We wskazanej wyżej sytuacji w pełni zostały ujawnione okoliczności, o czym mowa wyżej, które jednoznacznie określały osobę podejrzaną o popełnienie czynu będącego przedmiotem postępowania, a mianowicie A. O.. W tym wypadku nie sposób powoływać się na brak rozeznania, wątpliwości, niejasności, skoro zostało to wprost wyartykułowane w ramach czynności początkowych, co Sąd podnosił, a nadto zostały dostarczone dowody i wszczęto postępowanie w zakresie czynu opisującego zarzucone działania przestępcze A. O.. Warunkowało to, z jednej strony niedopuszczalność przesłuchania A. O. w charakterze świadka (co jednak nastąpiło), ale również nakładało obowiązek pouczenia S. O. o prawie do odmowy złożenia zeznania, zgodnie z wymogami art. 191 § 2 k.p.k. i art. 16 § 1 k.p.k. oraz art. 182 § 1 k.p.k. (co jednak nie nastąpiło). W takiej sytuacji procesowej oraz faktycznej nie ulega żadnej wątpliwości, że S. O. nie może ponosić odpowiedzialności karnej za złożenie fałszywego zeznania. Nie został on bowiem w ogóle pouczony, choć powinien, o treści art. 182 § 1 k.p.k., co powoduje brak możliwości podważenia tezy obrońcy oskarżonego, że S. O. nie miał świadomości co do obiektywnie przysługującego mu uprawnienia do odmowy złożenia zeznania, nie mógł skutecznie skorzystać z tego prawa oraz uchylić się, bez konsekwencji prawnych, od złożenia zeznania. Tej okoliczności nie sposób w żadnej mierze podważyć, gdyż brak jest dowodów, które pozwalałyby na to, zaś fakt przesłuchania S. O. w charakterze świadka, w tych okolicznościach i przy braku pouczenia o treści art. 182 § 1 k.p.k., jest oczywisty. Wyklucza to ewidentnie możność przypisania oskarżonemu odpowiedzialności karnej za czyn z art. 233 § 1 k.k., wobec klauzuli ujętej w § 3 tego przepisu. Nie da się bowiem skutecznie podważyć tezy obrońcy S. O., iż złożył on określonej treści zeznania w obawie przed grożącą odpowiedzialnością karną jego żonie A. O., w stosunku do której w praktyce od początku owo postępowanie się toczyło, jako osobie realnie i rzeczywiście podejrzanej.

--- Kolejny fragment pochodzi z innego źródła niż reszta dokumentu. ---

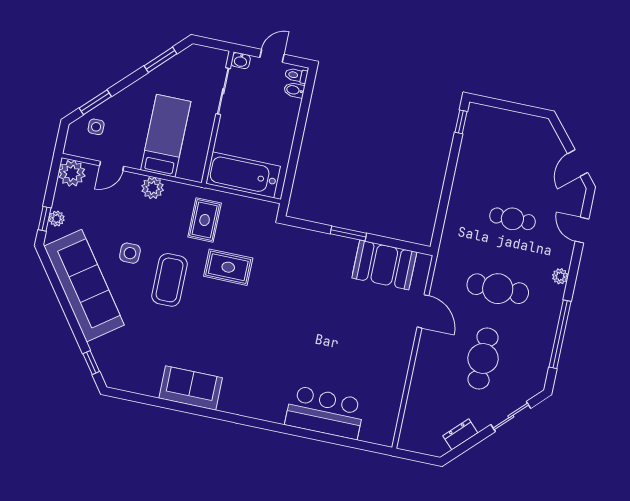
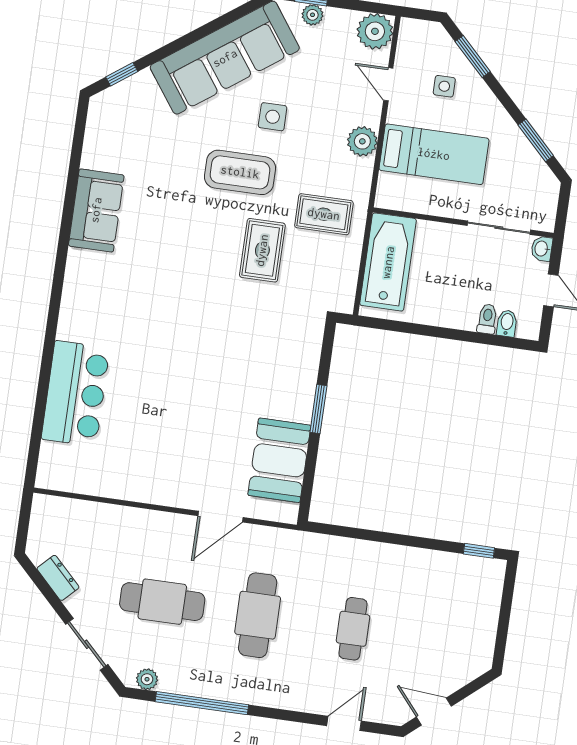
toilet: (296, 75) -> (487, 319), moved
side table: (96, 127) -> (444, 86), moved
plant: (560, 276) -> (147, 679), moved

Paradoksalnie sam Sąd Rejonowy w treści uzasadnienia wyroku podniósł jeszcze inne argumenty, które jednoznacznie wykluczały odpowiedzialność S. O. za przypisany mu czyn. Sąd ten bowiem wprost odniósł się do zasadności uznania w świetle zgromadzonych dowodów w sprawie, iż zachowanie oskarżonego stanowiło pomocnictwo do oszustwa z art. 286 § 1 k.k. „popełnionego przez jego żonę A. H.O.” (k. 430v). Treść uzasadnienia wyroku wskazuje na rozważanie tego aspektu odpowiedzialności S. O., co zostało jednak wykluczone jedynie z przyczyn procesowych (formalnych). Sąd Rejonowy przyjął bowiem, że na kanwie zarzuconego S. O. czynu nie sposób przyjąć, iż polegał on na wskazywanym pomocnictwie do oszustwa, gdyż doszłoby w takiej sytuacji do wyjścia poza granice oskarżenia i faktycznie zarzuconego czynu. To jedynie skłoniło Sąd meriti do odrzucenia możliwości skazania S. O. za tak określony czyn (k. 430v – 431). Przedmiotowy wywód Sądu Rejonowego wskazuje dodatkowo na to, że oskarżony składając zeznania w sprawie w charakterze świadka, złożył je w określonej treści również w obawie przed własną odpowiedzialnością karną. Oskarżony złożył wskazane zeznanie nie będąc pouczonym o prawie do odmowy składania zeznań, nawet wręcz przy braku podstaw do słuchania go w charakterze świadka oraz dowolnego wykorzystania tych zeznań, skoro zgromadzone dowody wskazywały na zasadność przypisania mu czynu polegającego na pomocnictwie do oszustwa jakiego miała dopuścić się jego żona. Tym samym jest to kolejny argument wykluczający możliwość przypisania S. O. odpowiedzialności za czyn z art. 233 § 1 k.k., na skutek zaistnienia przesłanek ujętych w art. 233 § 3 k.k.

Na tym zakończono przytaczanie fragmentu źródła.